[R] Re: R-help Digest, Vol 18, Issue 12
John Maindonald
john.maindonald at anu.edu.au
Thu Aug 12 14:49:31 CEST 2004
The message for aov1 was "Estimated effects <may> be unbalanced". The
effects are not unbalanced. The design is 'orthogonal'.
The problem is that there are not enough degrees of freedom to estimate
all those error terms. If you change the model to:
aov1 <-
aov(RT~fact1*fact2*fact3+Error(sub/(fact1+fact2+fact3)),data=myData)
or to
aov2 <-
aov(RT~fact1*fact2*fact3+Error(sub/
((fact1+fact2+fact3)^2)),data=myData)
all is well. This last model (aov2) seems to me to have an excessive
number of error terms.
The lme model lme(RT~fact1*fact2*fact3, random=~1|sub, data=myData)
is equivalent to aov0 <- aov(RT~fact1*fact2*fact3+Error(sub),
data=myData)
It can be verified that the estimated variance components can be used
to reproduce the mean squares in the anova table.
A conservative approach is to estimate e.g. contrasts involving fact1
for each subject separately, then comparing these against SE estimates
that have 4df (5 subjects -1). This is the ultimate check -- are
claimed effects consistent against the 5 subjects? The standard errors
should though, probably be based on some variety of averaged variance.

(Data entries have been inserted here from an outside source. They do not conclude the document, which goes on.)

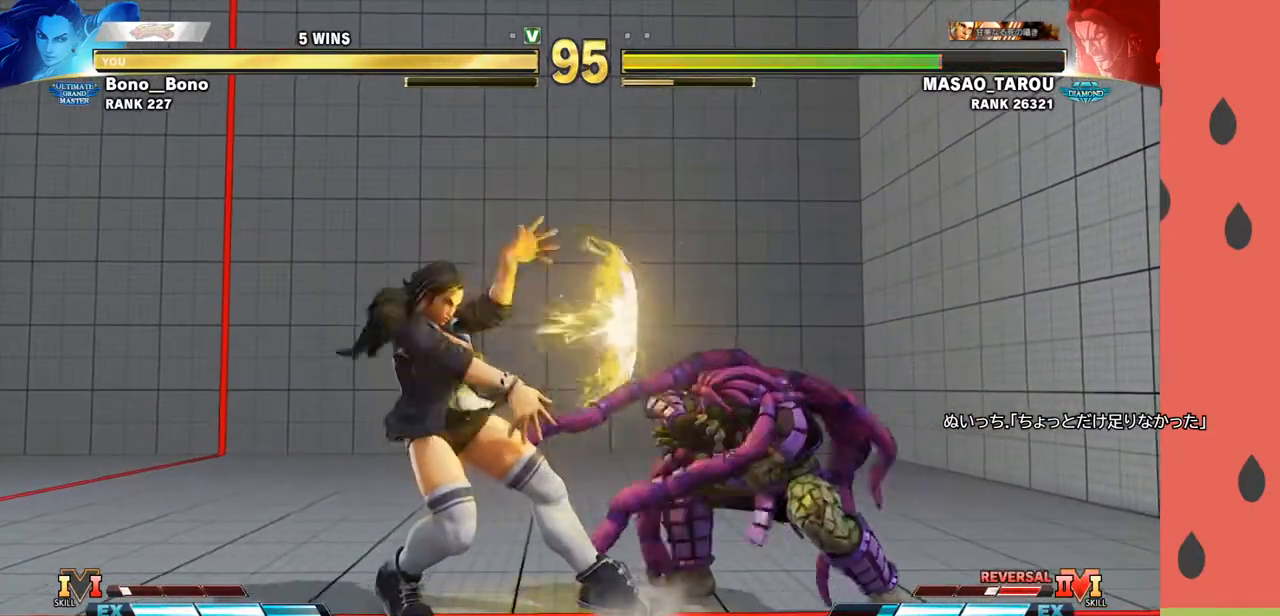
{"buttons": [], "left_stick": "left", "events": [[83, "left_stick", "right"], [383, "TRIANGLE", "down"], [483, "TRIANGLE", "up"], [483, "left_stick", "left"]]}
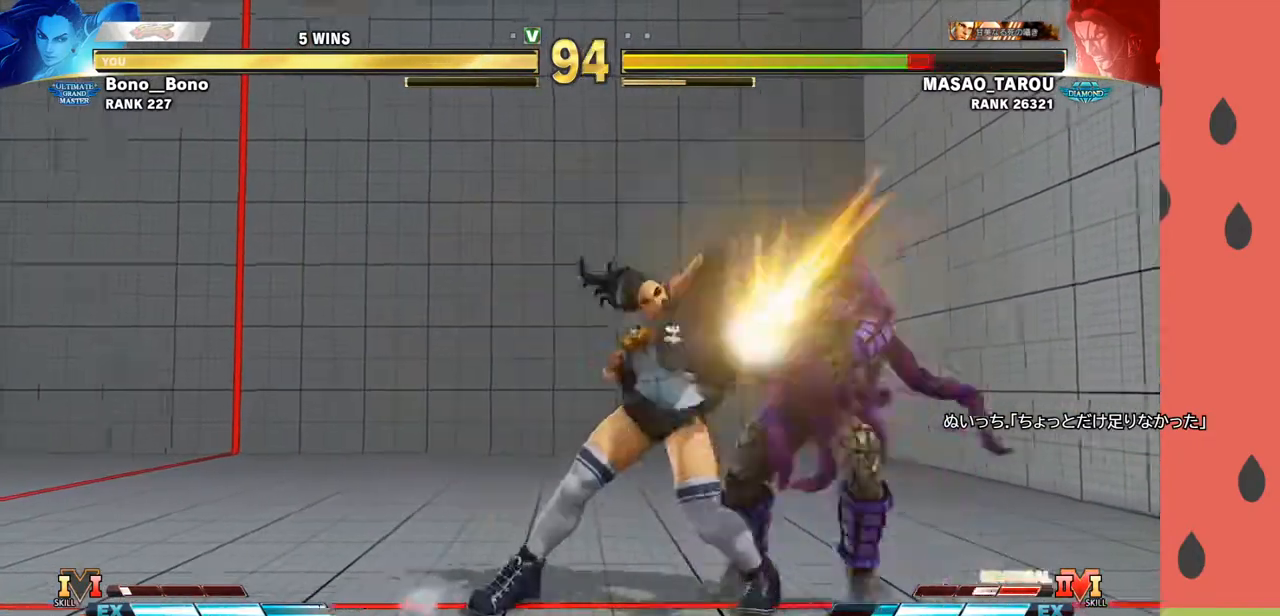
{"buttons": [], "left_stick": "down-left", "events": [[300, "left_stick", "down-left"], [400, "CIRCLE", "down"], [400, "TRIANGLE", "down"], [483, "CIRCLE", "up"], [483, "TRIANGLE", "up"]]}
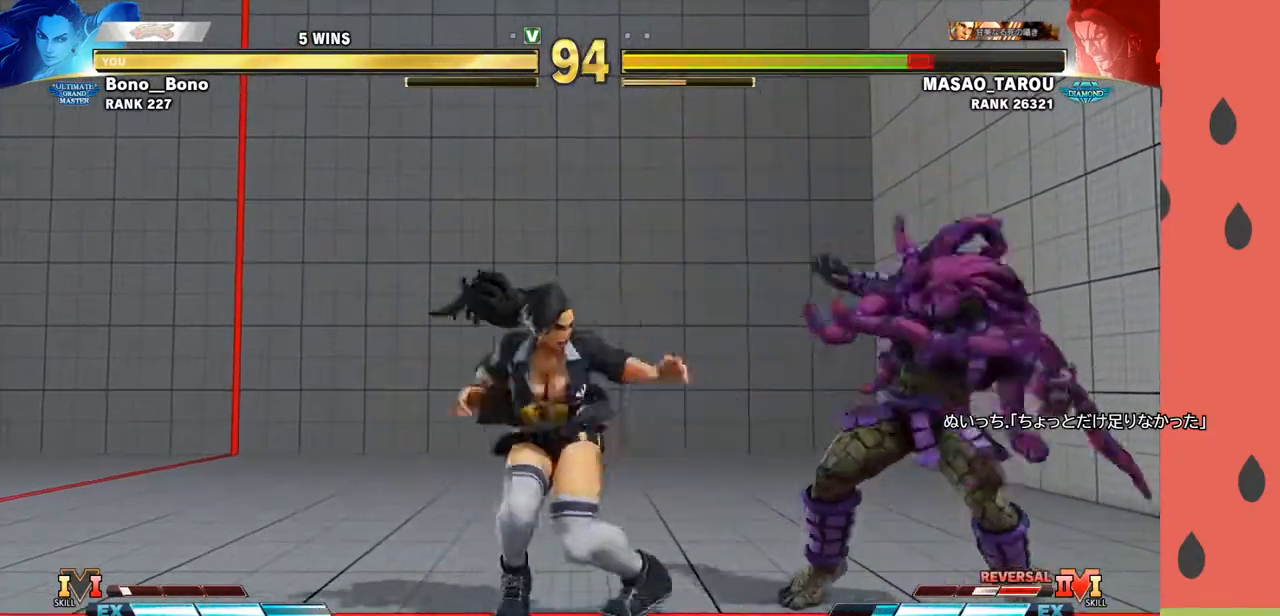
{"buttons": [], "left_stick": "left", "events": [[50, "left_stick", "up-left"], [117, "R1", "down"], [117, "left_stick", "down-left"], [200, "R1", "up"], [233, "left_stick", "left"]]}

I do not know how to set up the equivalents of aov1 and aov2 (where the
errors are indeed crossed) in lme4.
John Maindonald.
On 12 Aug 2004, at 8:03 PM, r-help-request at stat.math.ethz.ch wrote:
> I will follow the suggestion of John Maindonald and present the
> problem by example with some data.
>
> I also follow the advice to use mean scores, somewhat reluctantly
> though. I know it is common practice in psychology, but wouldn’t it be
> more elegant if one could use all the data points in an analysis?
>
> The data for 5 subjects (myData) are provided at the bottom of this
> message. It is a crossed within-subject design with three factors and
> reaction time (RT) as the dependent variable.
>
> An initial repeated-measures model would be:
> aov1<-aov(RT~fact1*fact2*fact3+Error(sub/
> (fact1*fact2*fact3)),data=myData)
>
> Aov complains that the effects involving fact3 are unbalanced:
> > aov1
> ....
> Stratum 4: sub:fact3
> Terms:
> fact3 Residuals
> Sum of Squares 4.81639e-07 5.08419e-08
> Deg. of Freedom 2 8
>
> Residual standard error: 7.971972e-05
>
> 6 out of 8 effects not estimable
> Estimated effects may be unbalanced
> ....
> Presumably this is because fact3 has three levels and the other ones
> only two, making this a 'non-orthogonal’ design.
>
> I then fit an equivalent mixed-effects model:
> lme1<-lme(RT~fact1*fact2*fact3,data=meanData2,random=~1|sub)
>
> Subsequently I test if my factors had any effect on RT:
> > anova(lme1)
> numDF denDF F-value p-value
>
> (Intercept) 1 44 105294024 <.0001
> fact1 1 44 22 <.0001
> fact2 1 44 7 0.0090
> fact3 2 44 19 <.0001
> fact1:fact2 1 44 9 0.0047
> fact1:fact3 2 44 1 0.4436
> fact2:fact3 2 44 1 0.2458
> fact1:fact2:fact3 2 44 0 0.6660
>
> Firstly, why are the F-values in the output whole numbers?
>
> The effects are estimated over the whole range of the dataset and this
> is so because all three factors are nested under subjects, on the same
> level. This, however, seems to inflate the F-values compared to the
> anova(aov1) output, e.g.
> > anova(aov1)
> ....
> Error: sub:fact2
> Df Sum Sq Mean Sq F value Pr(>F)
> fact2 1 9.2289e-08 9.2289e-08 2.2524 0.2078
> Residuals 4 1.6390e-07 4.0974e-08
> ....
>
> I realize that the (probably faulty) aov model may not be directly
> compared to the lme model, but my concern is if the lme estimation of
> the effects is right, and if so, how can a naïve skeptic be convinced
> of this?
>
> The suggestion to use simulate.lme() to find this out seems good, but
> I can’t seem to get it working (from "[R] lme: simulate.lme in R" it
> seems it may never work in R).
>
> I have also followed the suggestion to fit the exact same model with
> lme4. However, format of the anova output does not give me the
> estimation in the way nlme does. More importantly, the degrees of
> freedom in the denominator don’t change, they’re still large:
> > library(lme4)
> > lme4_1<-lme(RT~fact1*fact2*fact3,random=~1|sub,data=myData)
> > anova(lme4_1)
> Analysis of Variance Table
>
> Df Sum Sq Mean Sq Denom F value Pr(>F)
> fact1I 1 2.709e-07 2.709e-07 48 21.9205 2.360e-05
> ***
> fact2I 1 9.229e-08 9.229e-08 48 7.4665 0.008772 **
> fact3L 1 4.906e-08 4.906e-08 48 3.9691 0.052047 .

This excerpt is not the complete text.